Collected data entries —
....

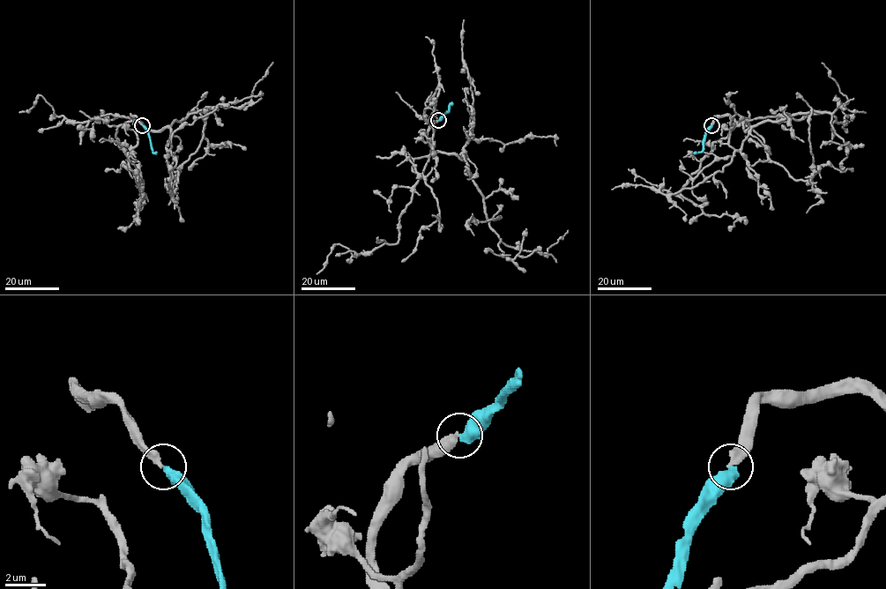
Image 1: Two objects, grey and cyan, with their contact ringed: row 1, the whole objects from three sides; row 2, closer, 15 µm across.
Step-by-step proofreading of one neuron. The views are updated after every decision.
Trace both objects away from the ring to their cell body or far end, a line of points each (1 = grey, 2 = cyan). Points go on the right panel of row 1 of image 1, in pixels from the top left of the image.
1: (711, 125), (715, 117), (729, 115), (743, 122), (745, 130), (841, 108), (847, 98), (822, 63)
2: (711, 125), (706, 131), (703, 150), (695, 152)

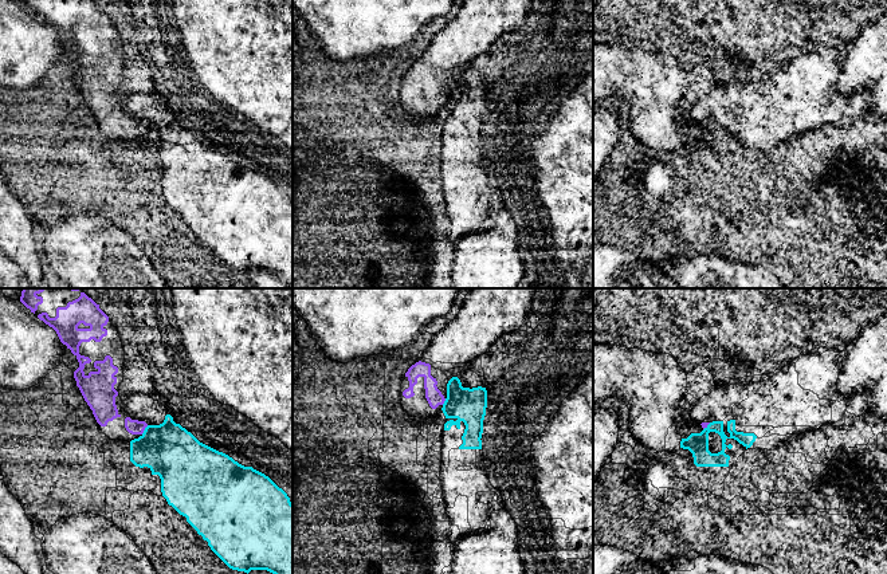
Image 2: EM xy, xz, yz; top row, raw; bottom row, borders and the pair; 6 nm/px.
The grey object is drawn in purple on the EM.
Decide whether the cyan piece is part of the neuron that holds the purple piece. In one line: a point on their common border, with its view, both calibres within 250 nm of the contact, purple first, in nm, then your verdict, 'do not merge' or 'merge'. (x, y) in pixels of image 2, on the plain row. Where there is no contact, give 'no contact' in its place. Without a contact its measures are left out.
xy (144, 129) | 90/320 nm | do not merge

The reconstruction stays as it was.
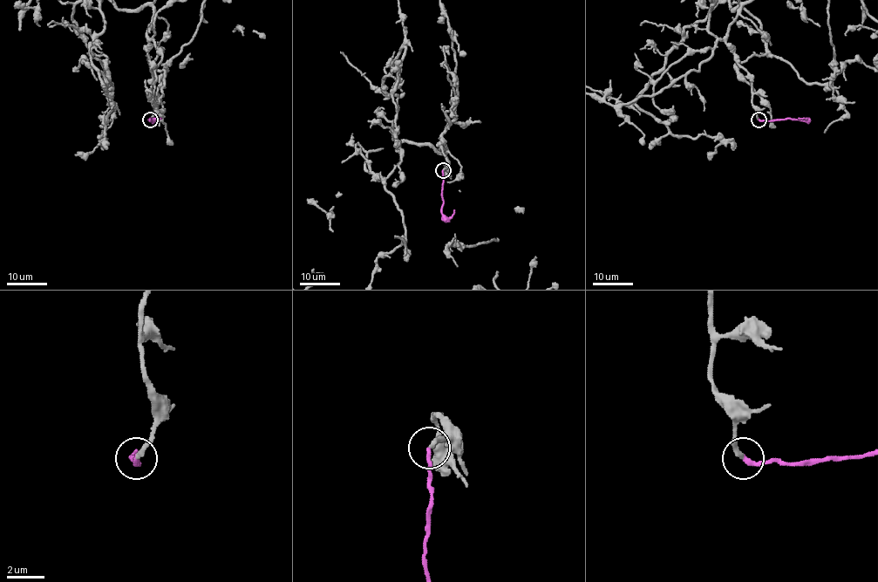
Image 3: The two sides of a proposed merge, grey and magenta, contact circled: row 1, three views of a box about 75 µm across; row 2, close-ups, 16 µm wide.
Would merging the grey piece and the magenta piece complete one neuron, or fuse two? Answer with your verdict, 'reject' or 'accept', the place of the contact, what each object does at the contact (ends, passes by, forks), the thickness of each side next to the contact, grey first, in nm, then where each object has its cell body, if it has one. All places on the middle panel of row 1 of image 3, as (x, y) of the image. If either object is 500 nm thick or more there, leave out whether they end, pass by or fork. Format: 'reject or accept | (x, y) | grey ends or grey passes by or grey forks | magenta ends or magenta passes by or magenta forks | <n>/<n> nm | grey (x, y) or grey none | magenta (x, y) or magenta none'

....

From the data above, work out how many lines contain the string "three" and reply with only the number.

2